- _PROBLEM REQUIREMENTS_
Give only the number of lines in the data below that contain the string "series", matching case exactly.

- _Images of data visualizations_
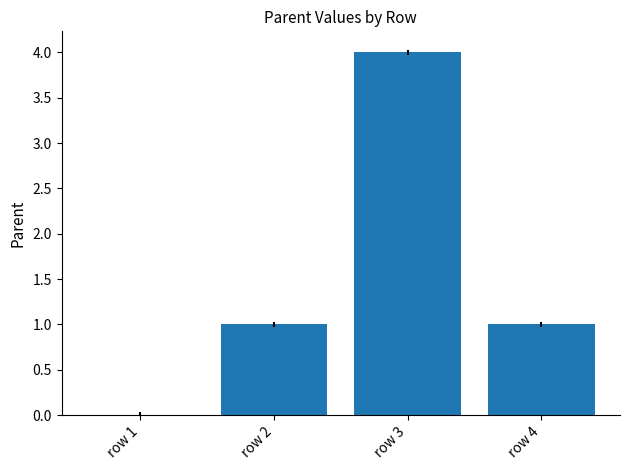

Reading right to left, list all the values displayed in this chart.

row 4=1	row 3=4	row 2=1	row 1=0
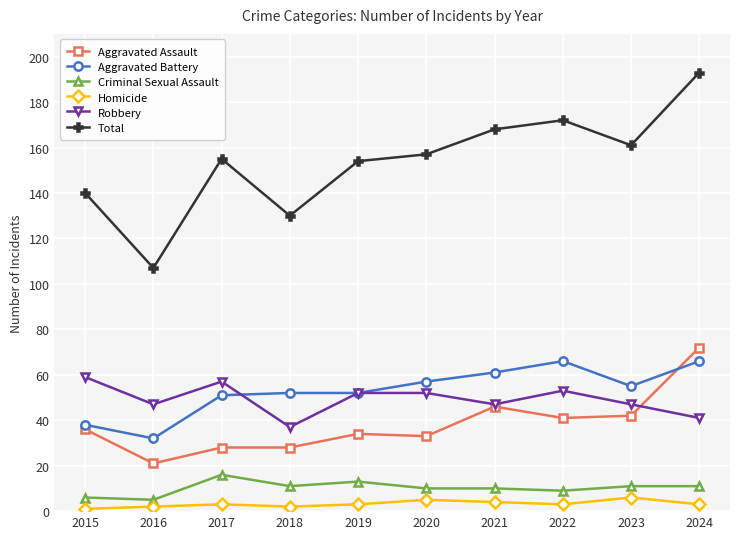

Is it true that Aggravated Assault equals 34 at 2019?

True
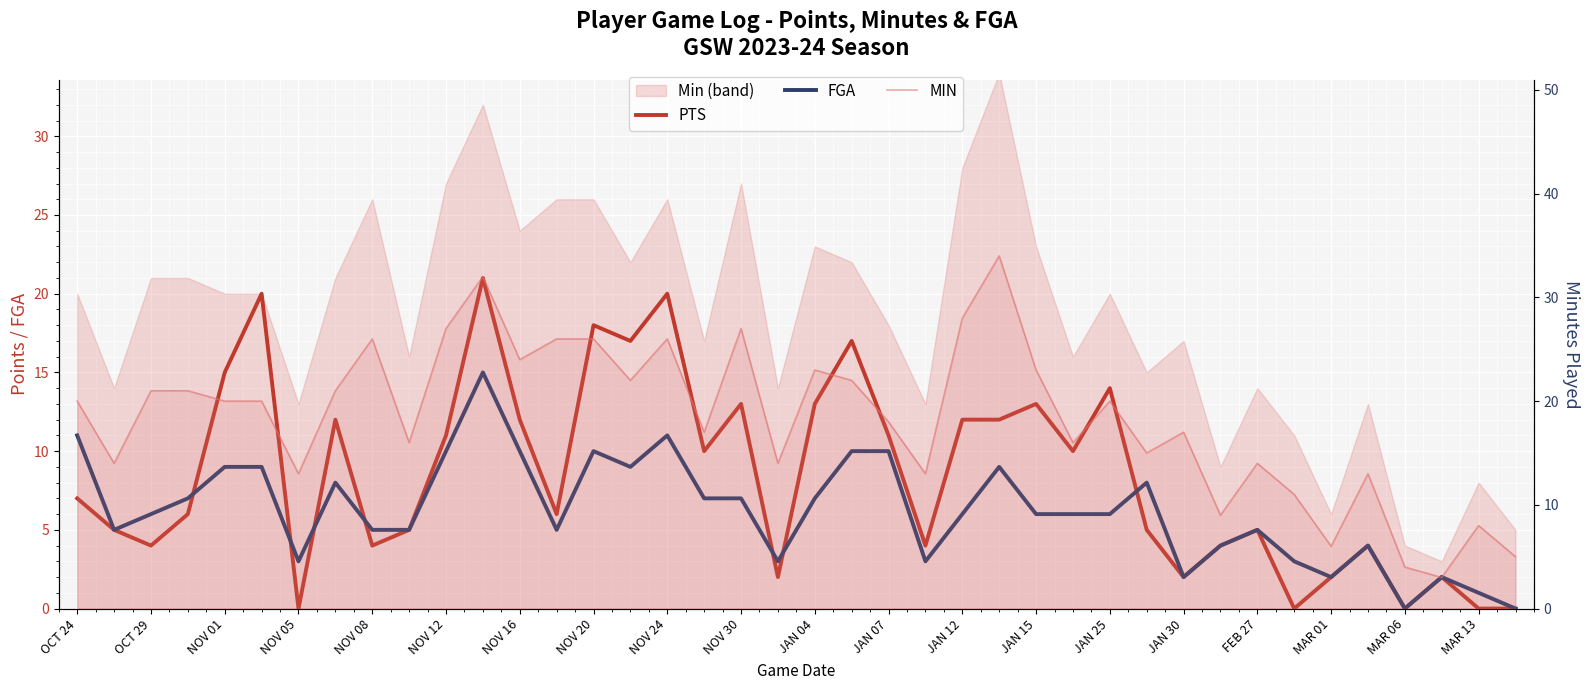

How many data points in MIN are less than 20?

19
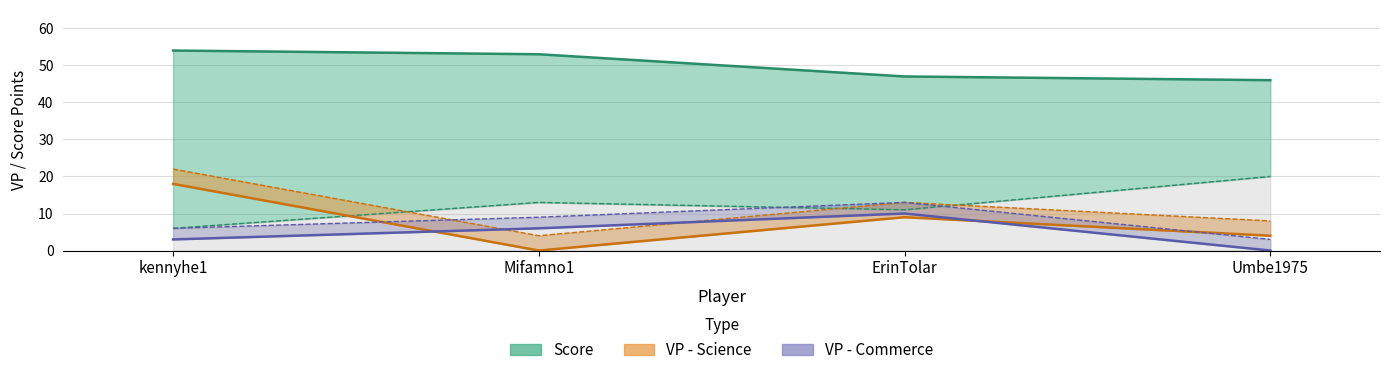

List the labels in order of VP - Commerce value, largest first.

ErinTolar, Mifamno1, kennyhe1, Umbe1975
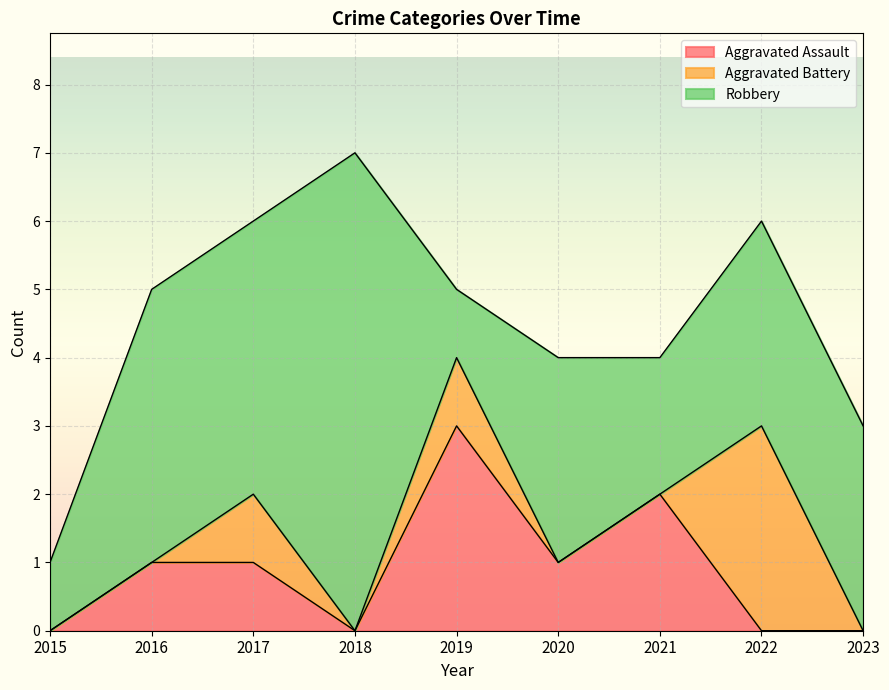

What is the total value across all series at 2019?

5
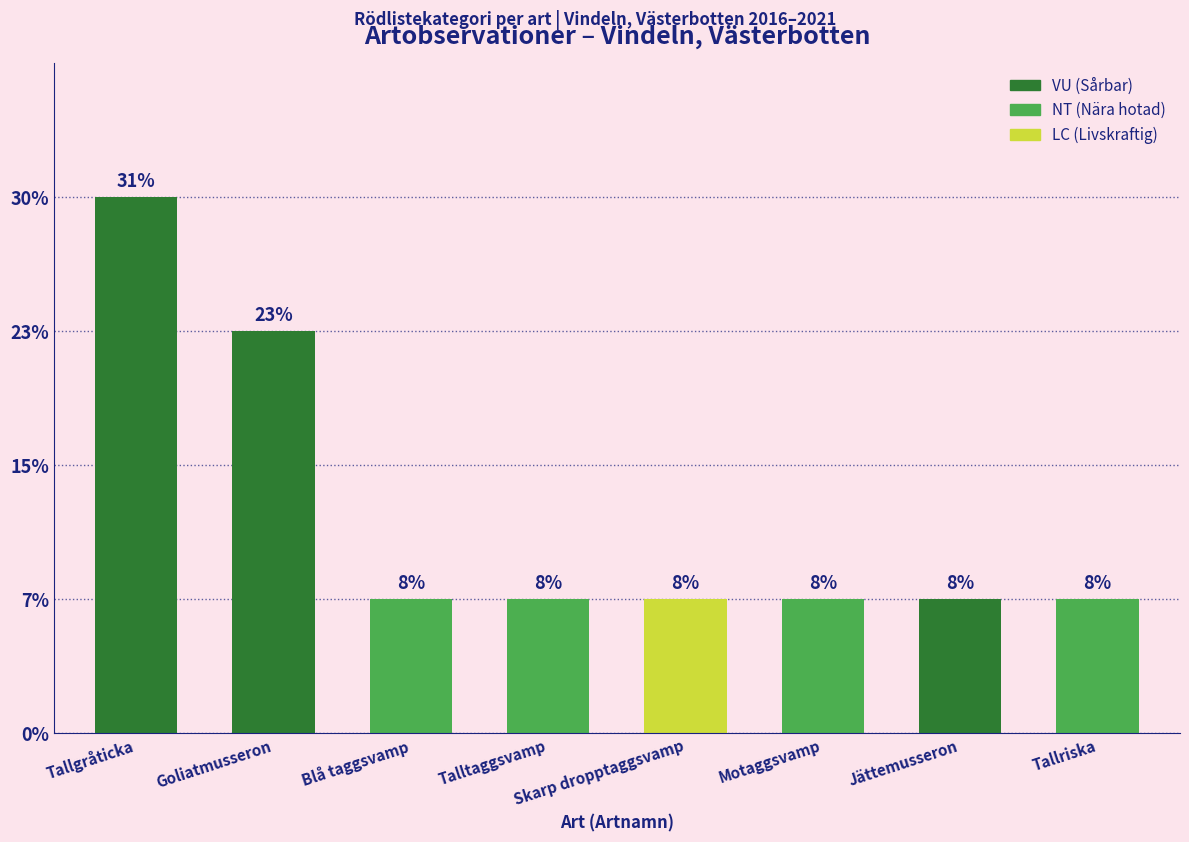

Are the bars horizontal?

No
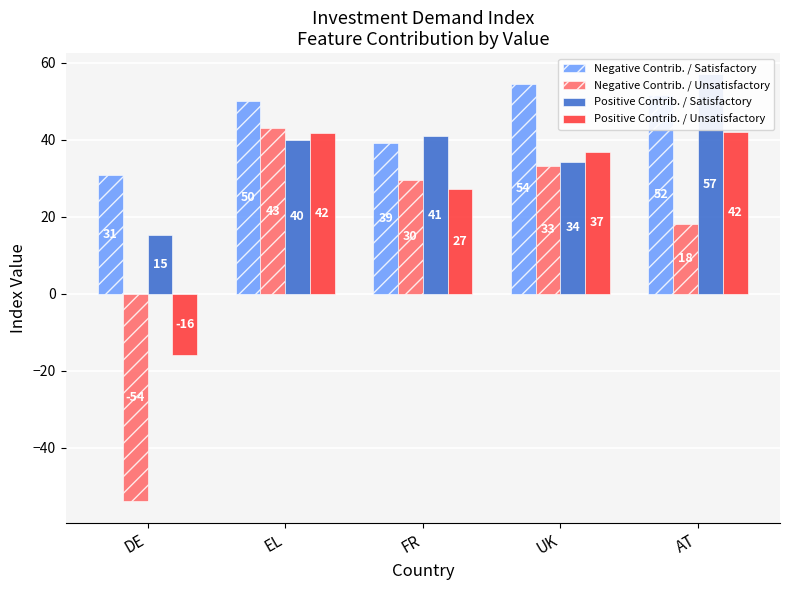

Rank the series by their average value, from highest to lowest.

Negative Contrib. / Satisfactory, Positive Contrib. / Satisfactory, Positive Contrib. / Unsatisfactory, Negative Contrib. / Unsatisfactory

- _RESULT OF THE EXERCISE_
2